-- CONSIGNE 1 --
Répondez brièvement à ces questions sur la critique du livre « Chanter pour Dieu » :
(a) Chez quel éditeur le livre paraît-il ?
(b) À quoi la critique compare-t-elle « Chanter pour Dieu » dès sa première phrase ?
(c) En quoi chaque chapitre du livre est-il divisé ?
-- CONSIGNE 2 --
Recopiez fidèlement le passage de la critique qui va de « Autobiographie spirituelle. » à « rare – de témoigner. ».
-- CONSIGNE 3 --
Comment traduire en anglais cette phrase de la critique : « La structure de son livre est claire, limpide. » ?

--- TEXTE ---

Livre : « Chanter pour Dieu », de Grégory Turpin, chez Le Passeur éditeur.

Autobiographie spirituelle.
« Chanter pour Dieu » est comme une bouteille d'eau de source : rien de plus banal, mais rien de plus nourrissant non plus. Avec fraîcheur, il aligne des choses sues, mais qu'il est utile de répéter tant elles restent vraies. Alors que décriées  (par exemple « la réussite, ce n’est pas ce que l'on gagne, c'est ce que l'on aura laissé »). Aucun excès partisan dans son engagement, il se contente – ce qui est énorme tant c'est rare – de témoigner. 
Les formules sont toujours pertinentes. La structure de son livre est claire, limpide. Chaque chapitre est divisé en plusieurs rubriques et il est rare d'y relever digressions ou confusions. Son langage est contemporain (« le côté obscur de ma vie »,  « je reçois parfois des messages de femmes – et pas que des femmes d'ailleurs – qui se font des films complètement fous »…).
Ce témoignage est ouvert sur l'intervention de Dieu dans nos vies d'une façon réaliste. Pas de merveilleux dans ce livre, juste un émerveillement régulier et discret lié à certains moments (« Cette expérience, si déterminante pour ce jeune homme, est arrivée justement à un moment où je me demandais si j'étais vraiment utile. »). Et une vraie lucidité quant à la condition d'artiste (« Aujourd'hui, si le monde du business musical m'utilise, j'utilise ce que ce monde m'offre pour aller plus loin et offrir davantage. Et pourquoi me plaindre ? Je suis sans doute un « produit », mais un produit à qui on laisse une totale liberté pour dire ce qu'il a envie de dire. »). Lucide, il l'est aussi quant aux recettes d'un succès durable ou de mode, y compris dans le genre religieux. Il sait encore citer des passages de l’Écriture pour illustrer des phénomènes parfaitement actuels. Ou résumer en deux phrases une vérité connue, mais qu'il est bon de rappeler (« Ce qui se passe en moi, et qui est de l'action de Dieu, devient exemple pour ceux qu m'observent. Ce n'est pas moi l'exemple, c'est le travail fait en moi » ou « si l'on est pas habité par un ferment de miséricorde et de bienveillance à l'égard de tous, il n'est pas possible de s'engager avec Dieu en son nom », entre autres formules du genre).

--- ÉLÉMENTS FOURNIS ---

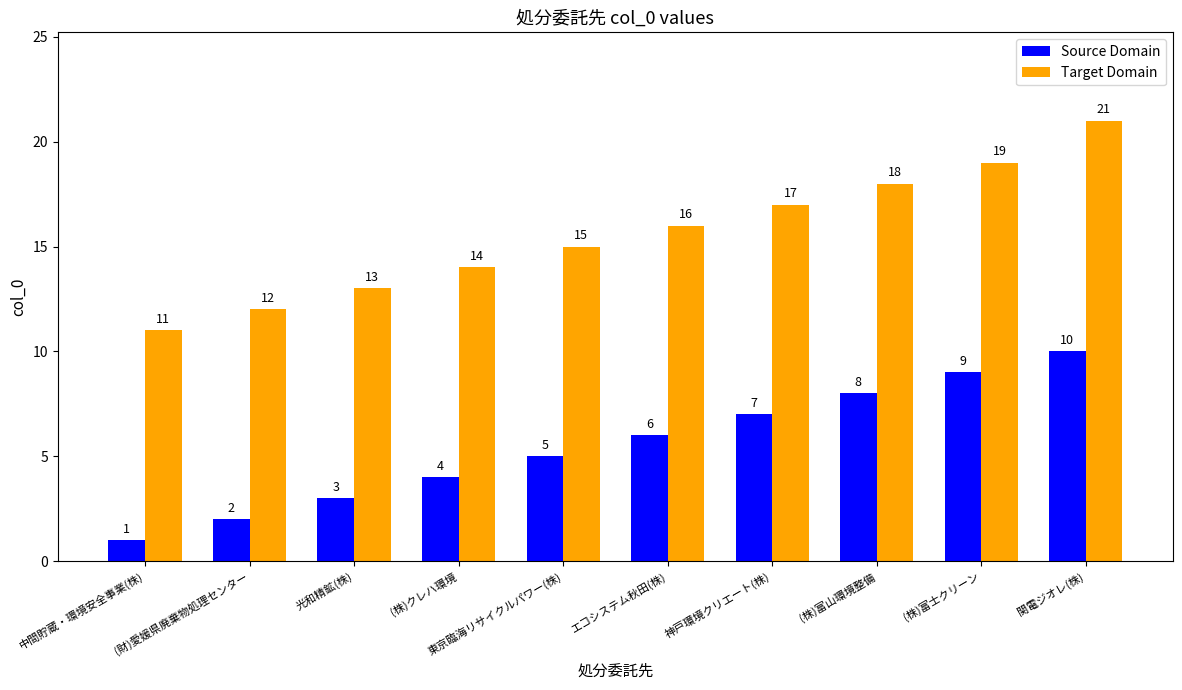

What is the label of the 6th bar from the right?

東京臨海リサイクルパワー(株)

---
--- ÉLÉMENTS FOURNIS ---

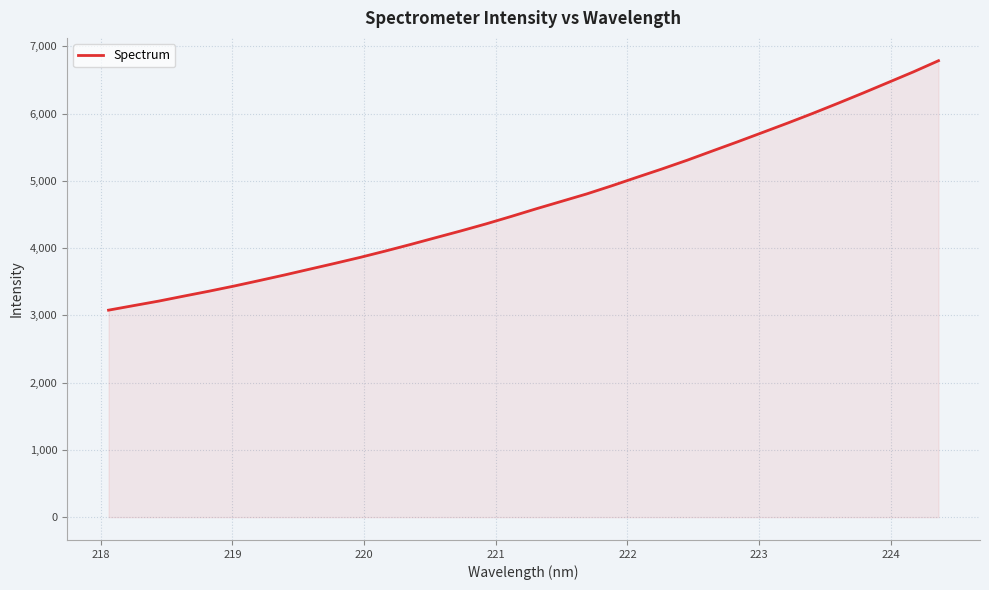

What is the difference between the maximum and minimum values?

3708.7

---

-- RÉPONSE 1 --
(a) Chez Le Passeur éditeur.
(b) À une bouteille d'eau de source.
(c) En plusieurs rubriques.

-- RÉPONSE 2 --
Autobiographie spirituelle.
« Chanter pour Dieu » est comme une bouteille d'eau de source : rien de plus banal, mais rien de plus nourrissant non plus. Avec fraîcheur, il aligne des choses sues, mais qu'il est utile de répéter tant elles restent vraies. Alors que décriées  (par exemple « la réussite, ce n’est pas ce que l'on gagne, c'est ce que l'on aura laissé »). Aucun excès partisan dans son engagement, il se contente – ce qui est énorme tant c'est rare – de témoigner.

-- RÉPONSE 3 --
The structure of his book is clear, limpid.